Quand il s’enrichit, il prend autant de concubines que son banquier le lui
permet. Elle ? Elle ne sort presque jamais, elle pond. Elle pond à faire peur.
Un jour la Terre s’appellera la Chine. (p.144)
Un roman qui
repose sur le détail et la finesse, nous égare volontairement pour nous ramener
à des personnages qui bousculent leur société et des manières de voir.

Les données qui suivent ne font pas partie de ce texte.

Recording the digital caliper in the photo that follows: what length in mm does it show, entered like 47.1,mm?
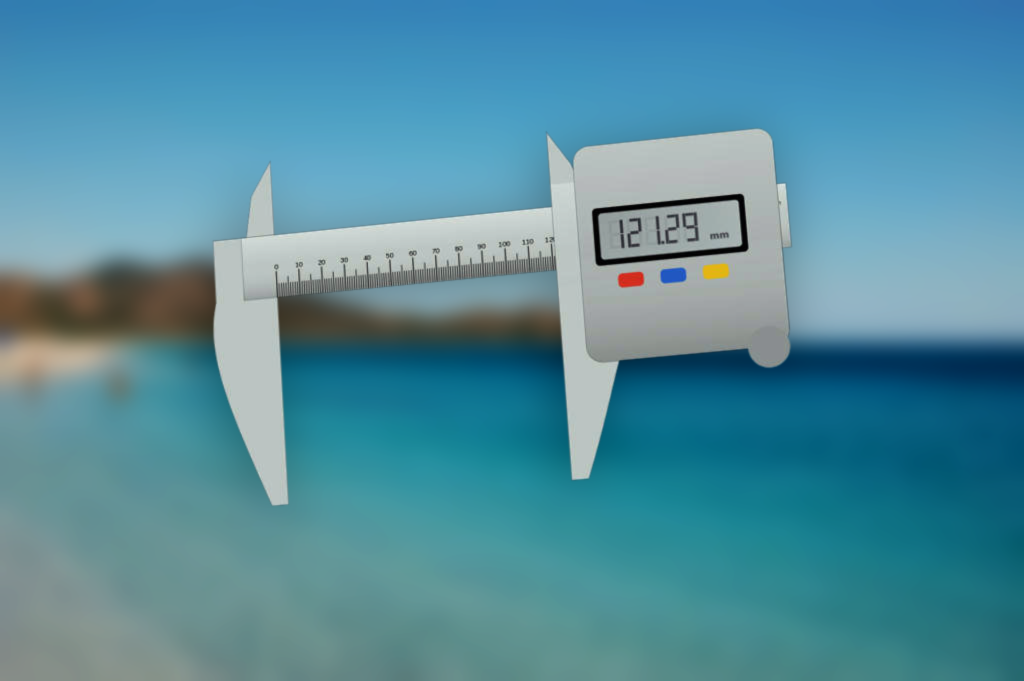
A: 121.29,mm
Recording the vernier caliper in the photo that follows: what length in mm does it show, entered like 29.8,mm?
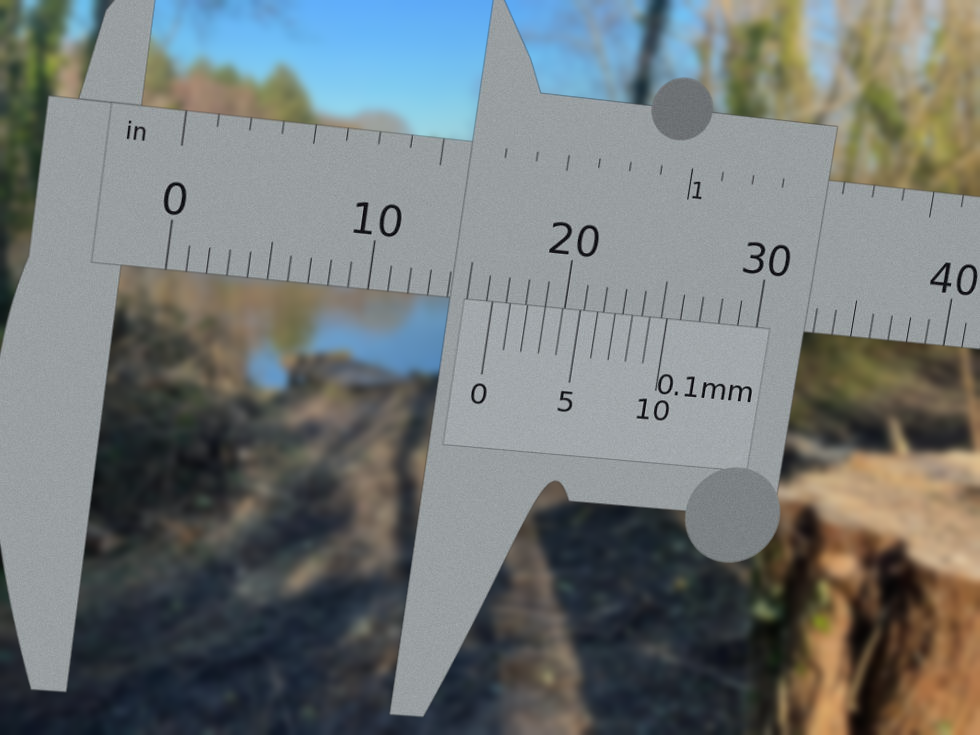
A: 16.3,mm
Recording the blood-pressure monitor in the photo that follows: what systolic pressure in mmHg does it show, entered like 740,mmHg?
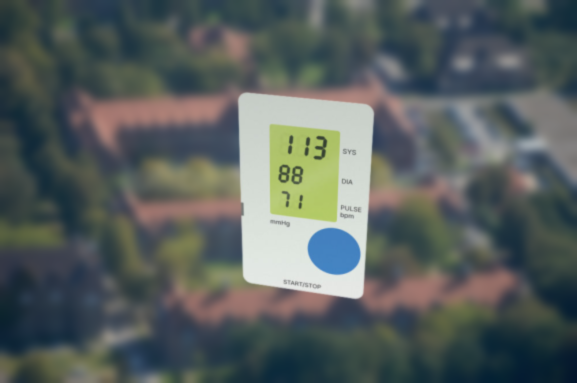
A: 113,mmHg
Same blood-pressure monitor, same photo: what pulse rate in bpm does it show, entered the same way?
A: 71,bpm
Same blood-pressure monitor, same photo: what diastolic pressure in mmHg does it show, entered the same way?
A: 88,mmHg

Peut-être que Charles Baudelaire avait pressenti que les États-Unis
deviendraient la puissance du monde moderne en traduisant Edgar Allen Poe. Geste
rare à l’époque.
La France, surtout
Paris, se voyait comme le centre mondial de la culture, des arts visuels et de
la littérature. On verra nombre d’écrivains américains par la suite vivre en
France avant de connaître la célébrité. Je pense à Ernest Hemingway, Gertrude
Stein, Henry Miller et même Paul Auster, notre contemporain. James Joyce y fera
aussi une escale et y publiera son Ulysse
grâce à madame Stein.
Gilles Jobidon est
toujours aussi exigeant avec son lecteur qu’il l’est avec lui. Un roman magnifiquement
écrit qui mise sur l’ombre et la lumière pour créer une fiction qui ne trahit
pas l’auteur des Fleurs du Mal.
J’aime les textes qui demandent toute mon attention et qui peuvent parfois me
déjouer avec ses multiples narrateurs.
Heureusement, il y
a encore des Gilles Jobidon pour faire confiance au lecteur sans jamais faire de
compromis. Parce qu’après tout, un roman est l’art du texte et une exploration qui
permet de secouer le langage. Jobidon réussit parfaitement l’exploit avec La petite B.
La petite B.
de Gilles Jobidon est paru chez Leméac Éditeur, 232 pages, 25,95 $.